◆ **Required action**
Please copy out every line below word for word, leaving the pictures out of your answer.

(Images with bounding boxes)
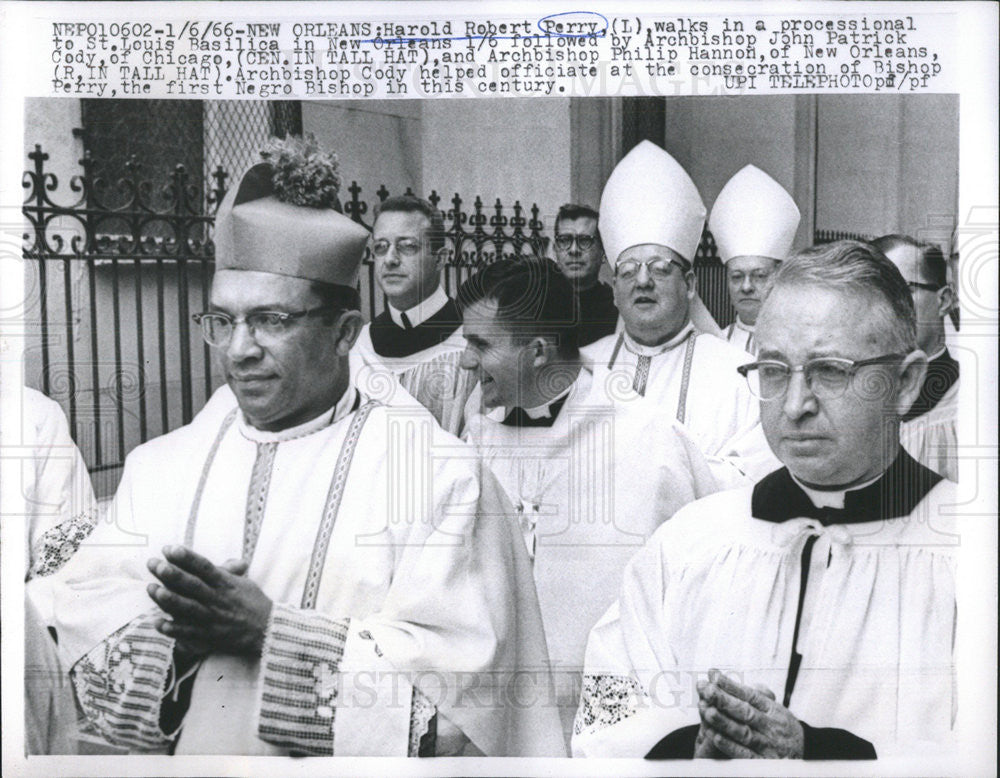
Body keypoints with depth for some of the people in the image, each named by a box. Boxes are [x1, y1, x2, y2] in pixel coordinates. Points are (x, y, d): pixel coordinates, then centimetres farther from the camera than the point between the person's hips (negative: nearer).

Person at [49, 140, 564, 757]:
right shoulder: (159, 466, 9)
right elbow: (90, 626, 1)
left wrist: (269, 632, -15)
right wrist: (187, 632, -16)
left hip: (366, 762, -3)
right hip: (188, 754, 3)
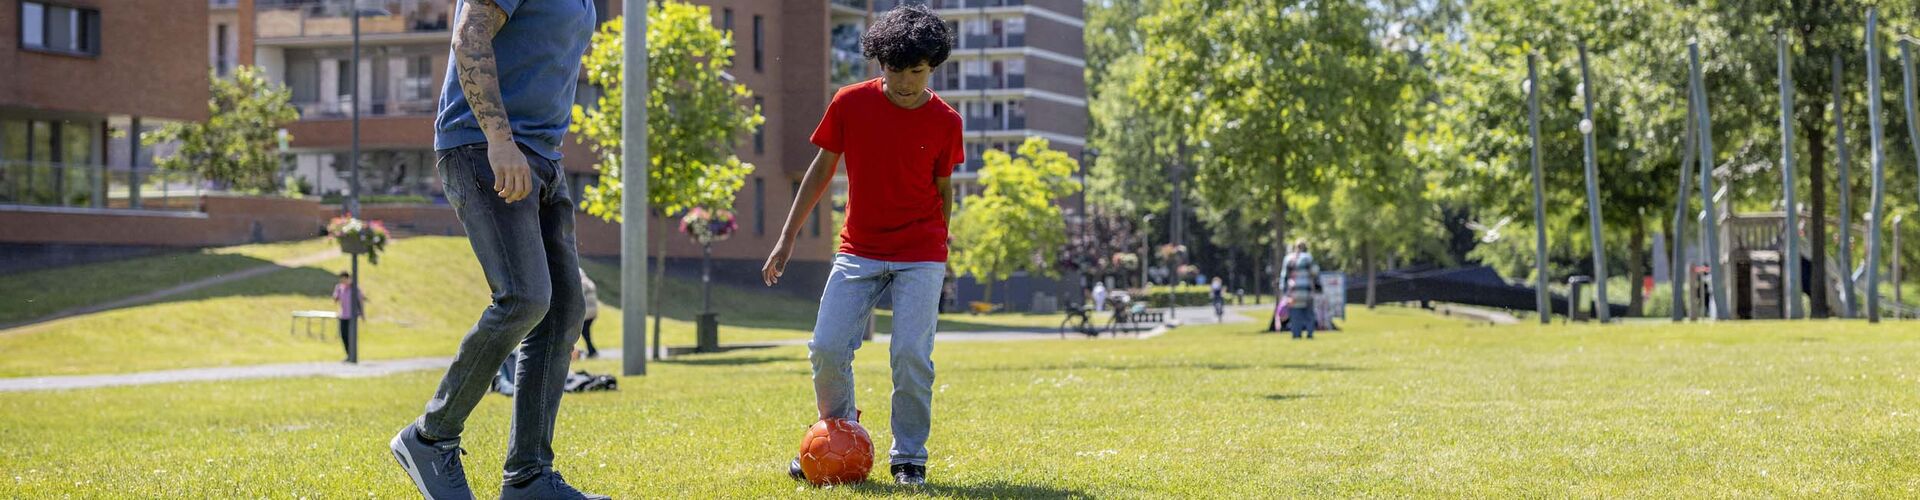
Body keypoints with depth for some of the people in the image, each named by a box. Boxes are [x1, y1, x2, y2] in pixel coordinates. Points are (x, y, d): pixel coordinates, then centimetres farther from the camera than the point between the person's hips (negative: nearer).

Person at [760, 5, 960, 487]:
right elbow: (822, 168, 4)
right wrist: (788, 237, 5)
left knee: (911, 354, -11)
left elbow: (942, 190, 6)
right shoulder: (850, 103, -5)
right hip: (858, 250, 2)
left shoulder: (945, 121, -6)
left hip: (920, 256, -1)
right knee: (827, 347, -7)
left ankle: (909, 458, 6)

◆ **Response below**
Body keypoints with depth for some of the people in the image, each named by a box. Boxes are [x1, y1, x2, y2] in pixel coordinates. Points are (x, y, d): pixel coordinates, then centimetres farther from the camera than the point between the person's hips (negative: nearer).

Person at [49, 140, 564, 757]:
right shoulder: (159, 466, 9)
right elbow: (90, 626, 1)
left wrist: (269, 632, -15)
right wrist: (187, 632, -16)
left hip: (366, 762, -3)
right hip: (188, 754, 3)
Body keypoints with depth for some of the people in the image, each named by a box. Boxes are [x1, y1, x2, y2] in pixel coordinates. Points are (x, y, d): pixel coordinates, then centimetres farther from the camera than the point between the person's hips (negative: nearer).

Person at [760, 5, 960, 487]:
right elbow: (822, 168, 4)
right wrist: (788, 237, 5)
left knee: (911, 354, -11)
left elbow: (942, 190, 6)
right shoulder: (850, 103, -5)
right hip: (858, 250, 2)
left shoulder: (945, 121, -6)
left hip: (920, 256, -1)
right knee: (827, 347, -7)
left ankle: (909, 458, 6)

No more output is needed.